◆ Task prompt:
Drop every image, then reproduce the data exactly as given.

◆ Information supplied:
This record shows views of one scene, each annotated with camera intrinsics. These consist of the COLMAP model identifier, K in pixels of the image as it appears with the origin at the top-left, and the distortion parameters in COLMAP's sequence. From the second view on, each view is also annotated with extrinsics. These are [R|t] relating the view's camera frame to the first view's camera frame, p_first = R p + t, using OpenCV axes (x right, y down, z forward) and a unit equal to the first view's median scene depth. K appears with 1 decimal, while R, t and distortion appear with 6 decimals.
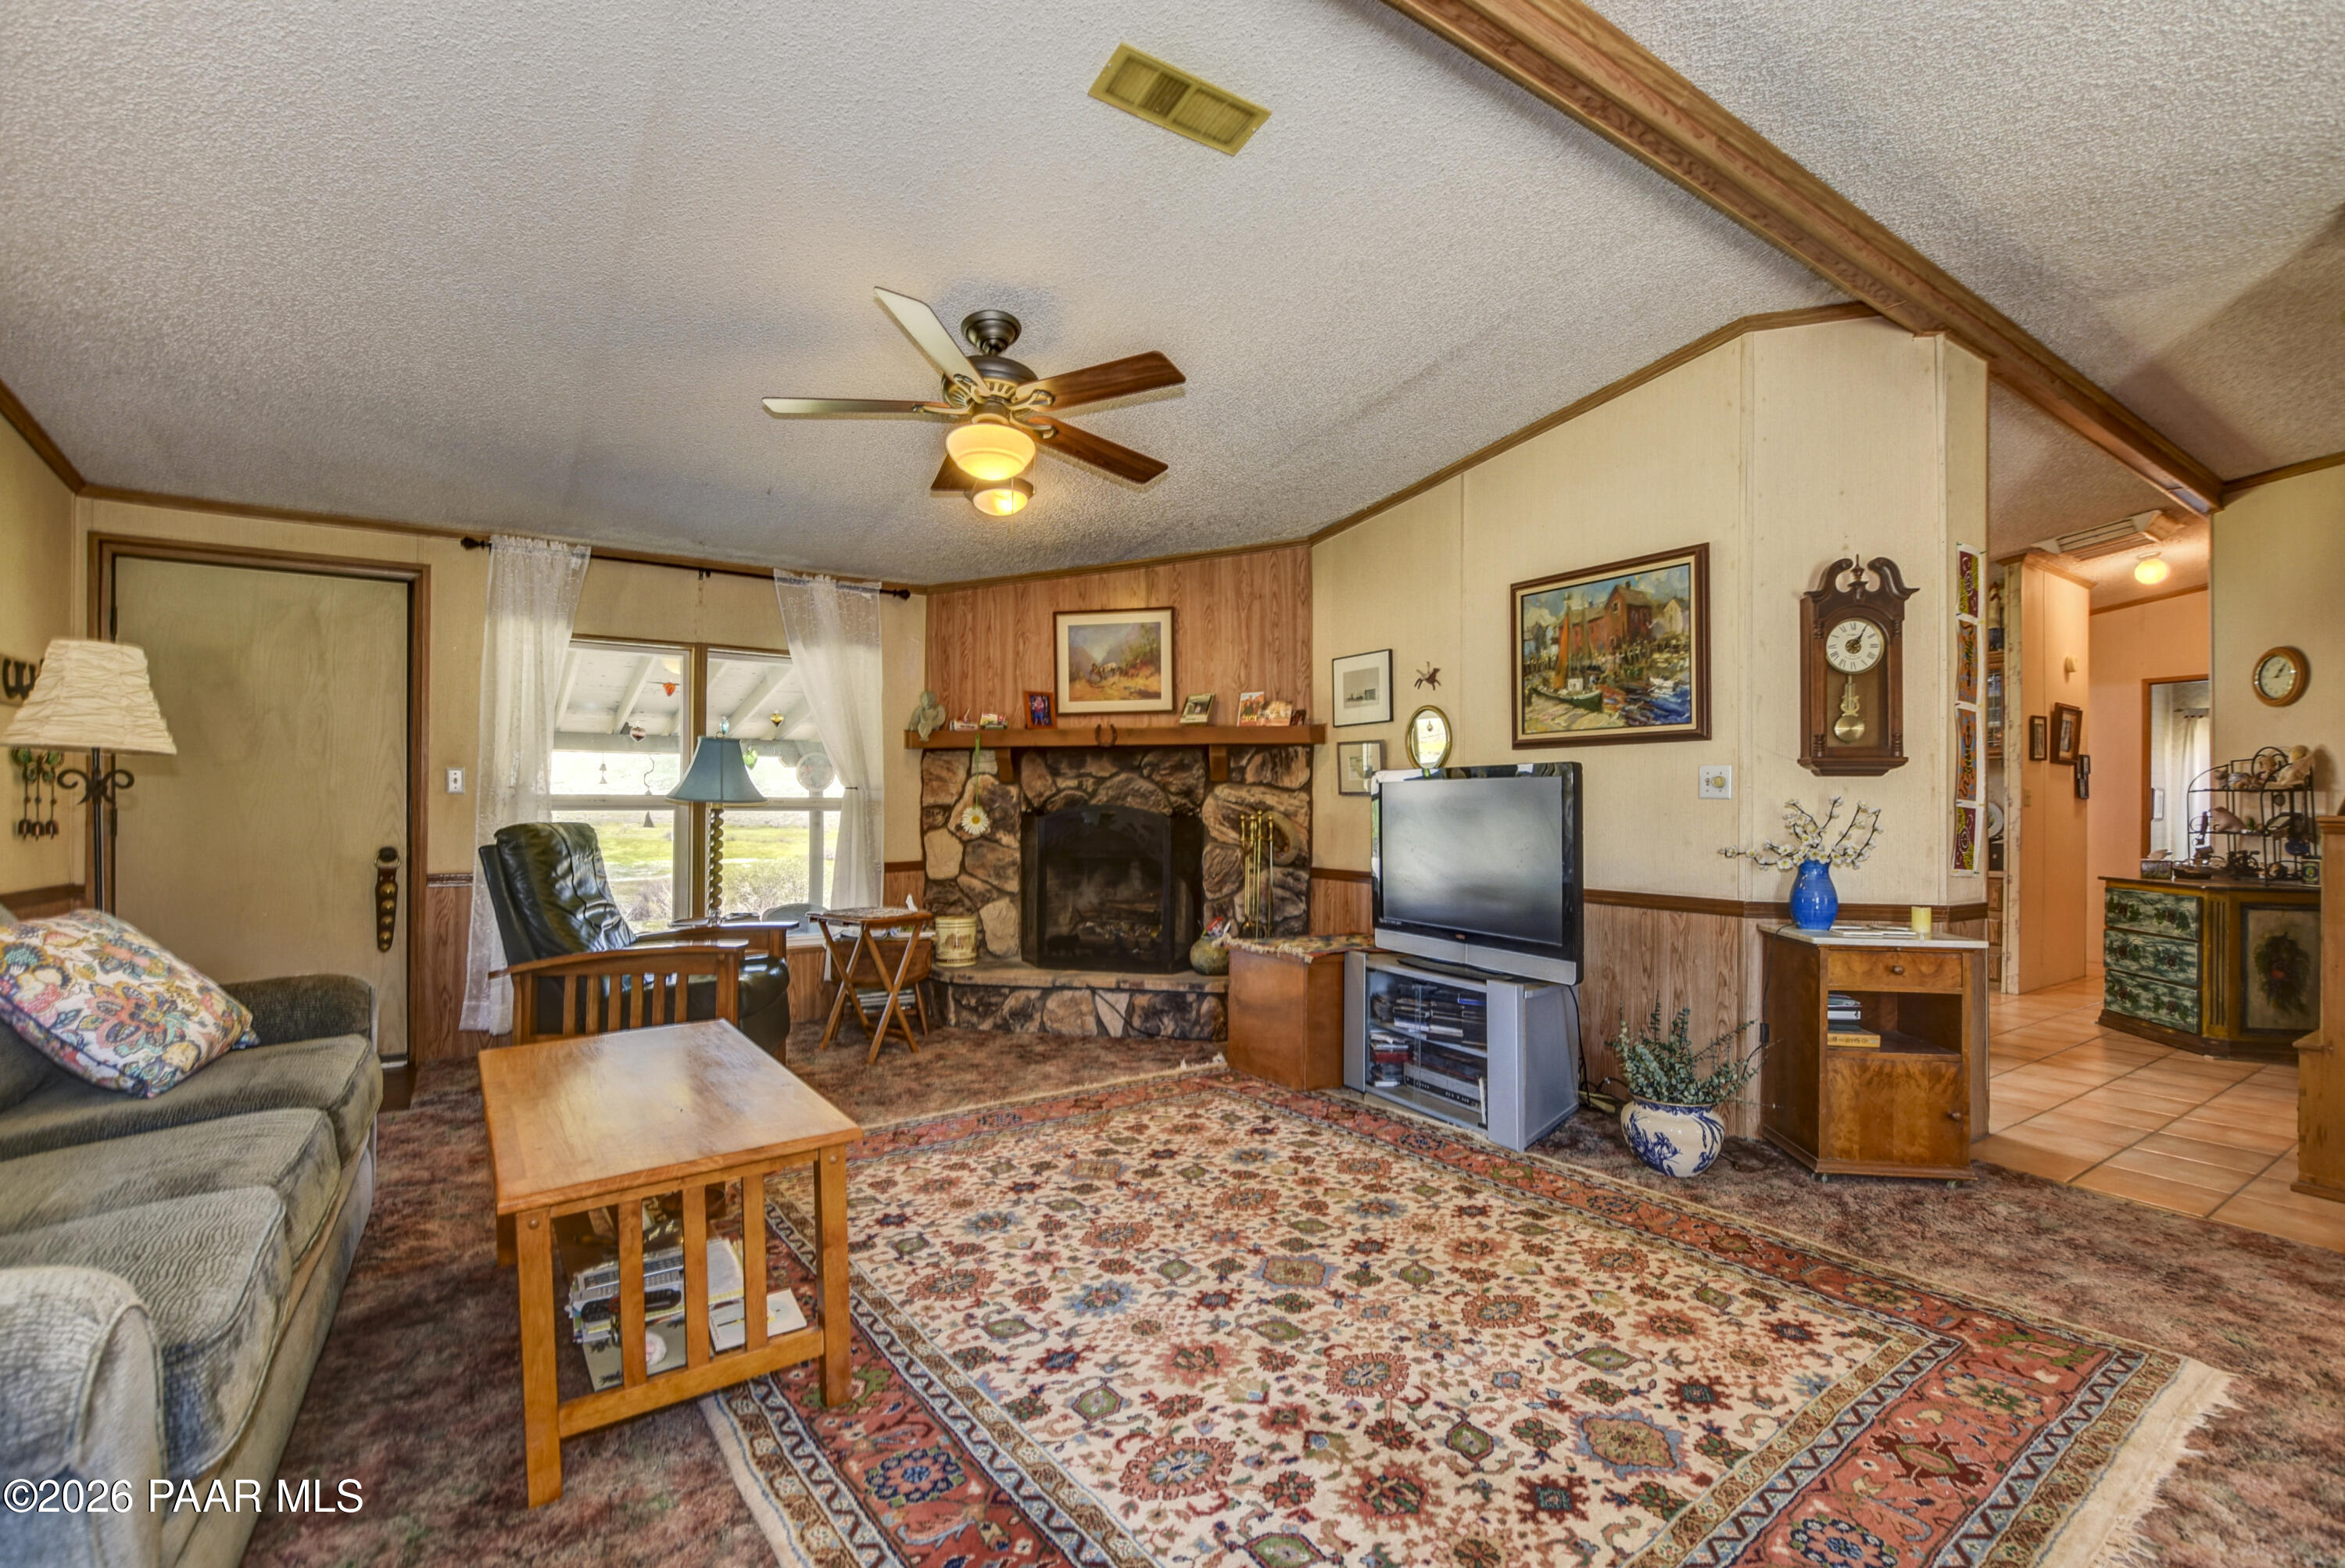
lens RADIAL K [[1037.4, 0, 1164.1], [0, 1037.4, 796.2], [0, 0, 1]] dist [-0.017254, -0.000137]
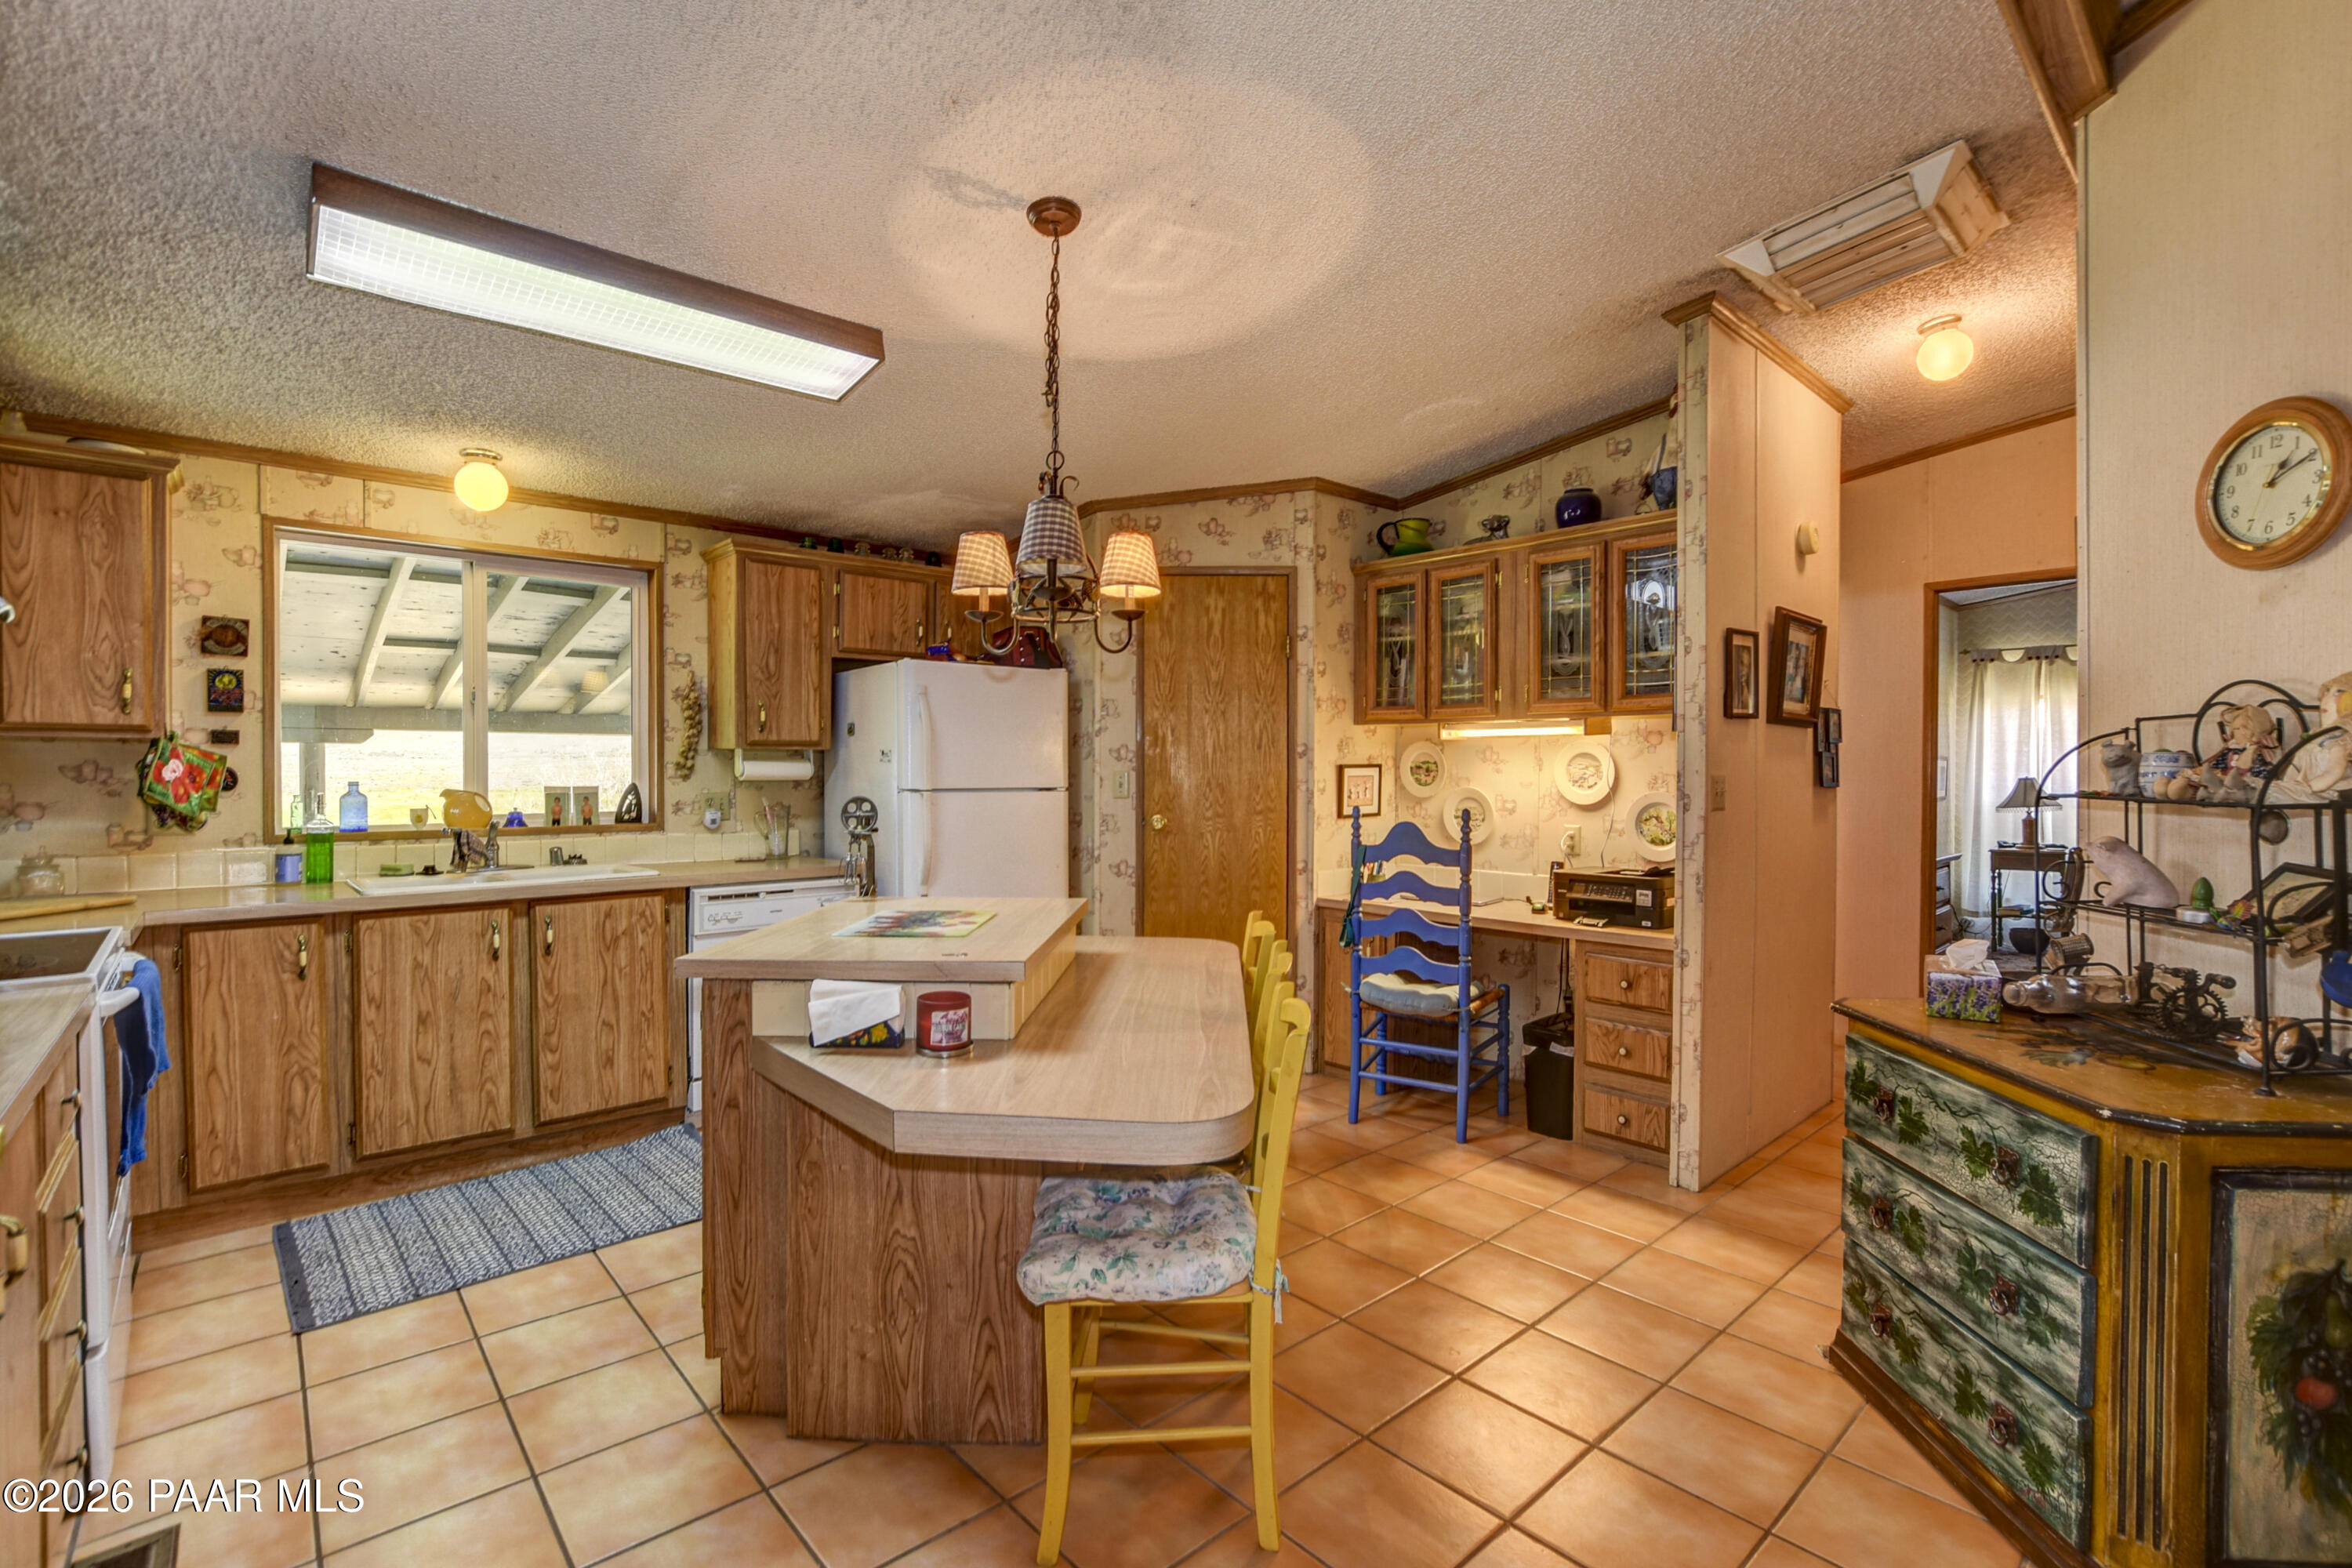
lens RADIAL K [[1047.3, 0, 1183.0], [0, 1047.3, 774.1], [0, 0, 1]] dist [-0.019111, 0.001158]
pose [[0.988855, -0.010175, 0.148536, 0.637793], [0.007627, 0.999814, 0.017713, -0.023763], [-0.148689, -0.016382, 0.988748, 0.673469]]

◆ Finished exercise:
This record shows views of one scene, each annotated with camera intrinsics. These consist of the COLMAP model identifier, K in pixels of the image as it appears with the origin at the top-left, and the distortion parameters in COLMAP's sequence. From the second view on, each view is also annotated with extrinsics. These are [R|t] relating the view's camera frame to the first view's camera frame, p_first = R p + t, using OpenCV axes (x right, y down, z forward) and a unit equal to the first view's median scene depth. K appears with 1 decimal, while R, t and distortion appear with 6 decimals.
lens RADIAL K [[1037.4, 0, 1164.1], [0, 1037.4, 796.2], [0, 0, 1]] dist [-0.017254, -0.000137]
lens RADIAL K [[1047.3, 0, 1183.0], [0, 1047.3, 774.1], [0, 0, 1]] dist [-0.019111, 0.001158]
pose [[0.988855, -0.010175, 0.148536, 0.637793], [0.007627, 0.999814, 0.017713, -0.023763], [-0.148689, -0.016382, 0.988748, 0.673469]]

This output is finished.